The best Bob’s Burgers episodes take turns at delving into the deep end of the absurd and the surreal. The tirades launched by the show are always grounded by a big-hearted approach on family and growing pains. It almost has no shame in portraying the Belcher kids – Tina, Gene, and Louise – as the most developed characters in the show. The last two seasons have seen husband and wife Bob and Linda defend their burger joint against the perils of small-sized business. At the same time, they cram their hijinks into their own narrow spectrum: Bob with his inexhaustible competitive nature and Linda with her soft spot for practically anything, even for illegal activities and her children’s tantrums.
It’s hard to distill the Belchers’ blend of humor, precisely because it’s hard to dole out one-liners without the proper context. Most comedies resort to the quotable effect, an easy route to turn everything viral. But the show’s affable center of attraction, Tina, had made rounds on newsfeeds via a melange of gifs, all beloved for her sheer audacity and pint-sized awkwardness. Bob’s early seasons mined her charm, attracting practically the whole Internet with her gospel of gracelessness. “We can make this work. We can work out a dating wheel, just like a chore wheel,” Tina tells the boys fighting over her, swaying on the dance floor, then proceeding to place her hands on their butts—the body part essential to Tina’s boy fixation. “Let’s put the ‘try’ in triangle.” There are also episodes where she dates a ghost, tries to seduce their family dentist, showcases her erotic fan fiction of almost every popular film and TV show on the planet (Erotic Lord of the Rings, Erotic Law and Order, etc.), and skitters away with a horde of zombies who are enticed by her beauty.

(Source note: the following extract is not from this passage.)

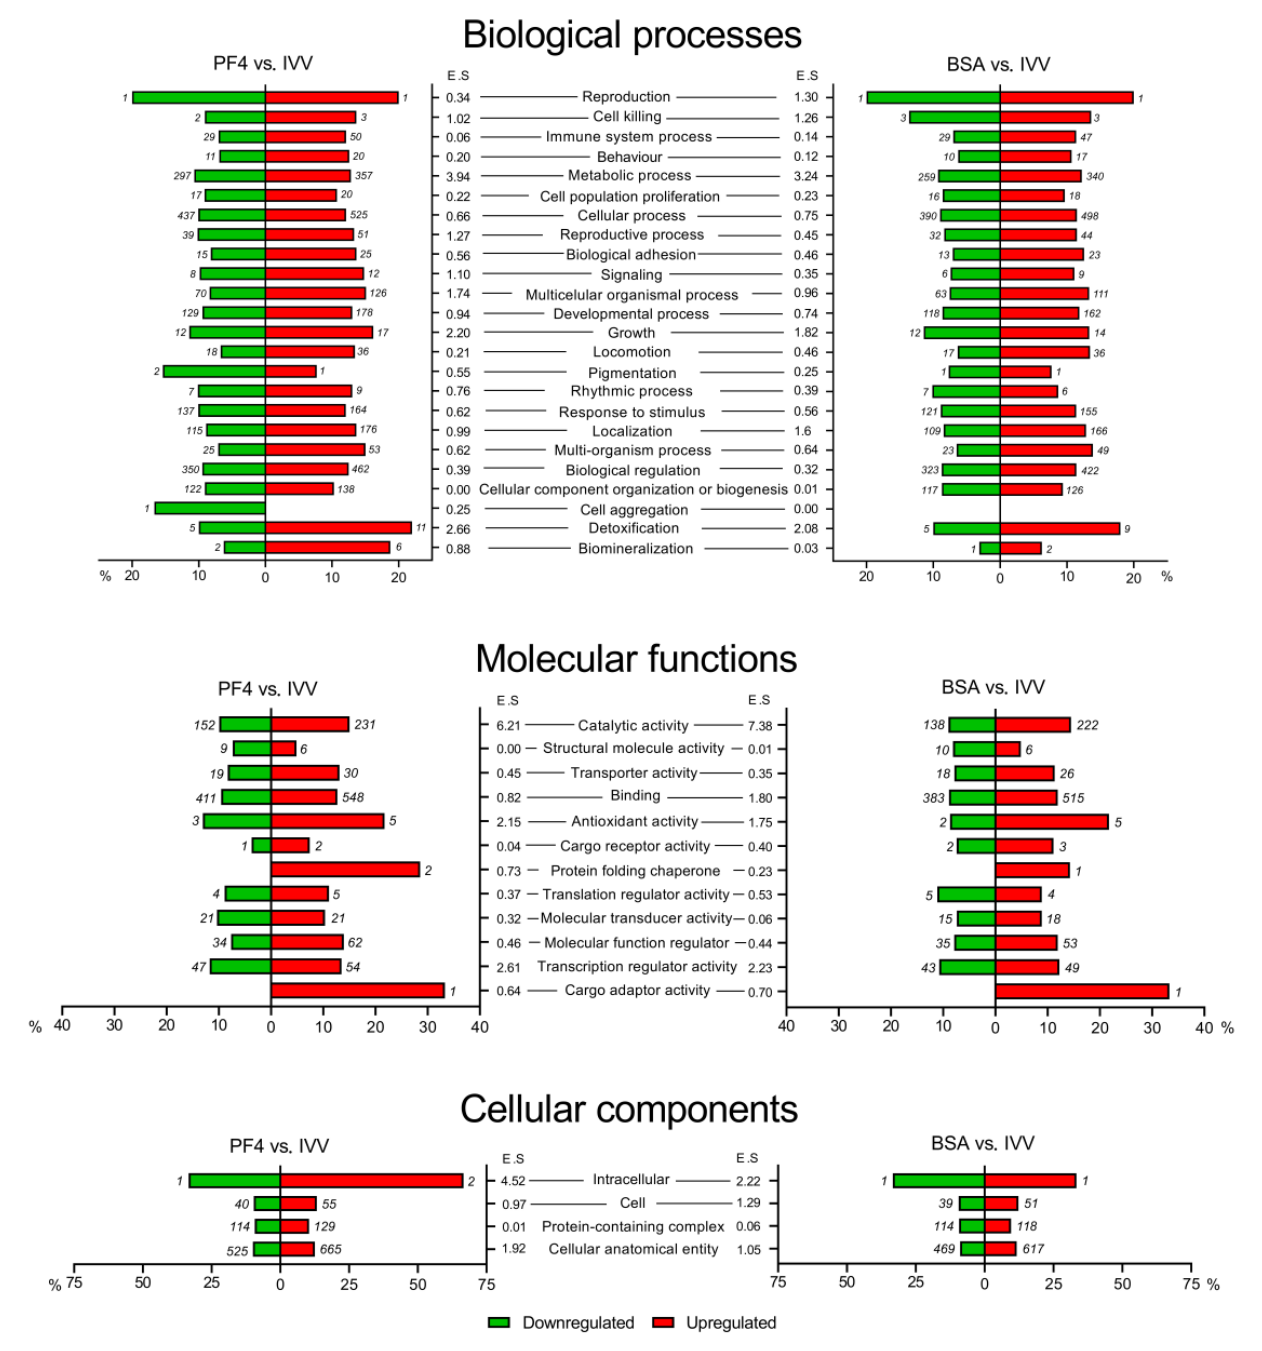
Figure 4. Classification of differentially expressed genes (DEG) organized by gene ontology (GO)-terms. The lists of DEG were obtained after comparing the in vitro embryos cultured in defined media (PF4: platelet factor 4) versus the in vivo-derived embryos (IVV), and the in vitro embryos cultured in undefined media (BSA: bovine serum albumin) versus the IVV embryos. In each forest plot, the X -axis represents the percentage of DEG out of the total number of genes belonging to each category. Green bars represent the percentages of downregulated DEG, while the red bars indicate the percentages of upregulated DEG. Next to each bar, the number of upregulated (red bar) or downregulated (green bar) DEG, belonging to that GO-term is indicated. ES: enrichment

But the show has recently veered away from the Tina train and into Louise’s maniacal trappings. Undoubtedly, Louise is the key element of the show’s oddball humor. Her streaks of manipulation and low-key violence (she threatened to have a kid’s ear sliced off by a motorcycle gang just because she can) is the counterpoint to the show’s familial verve, the right hand of evil to Tina’s hypersexualized youth. Louise is Bob’s Burgers most watchable send-off into youthful anarchy, that place where we can comfortably rest before facing the relentless ills of the real world.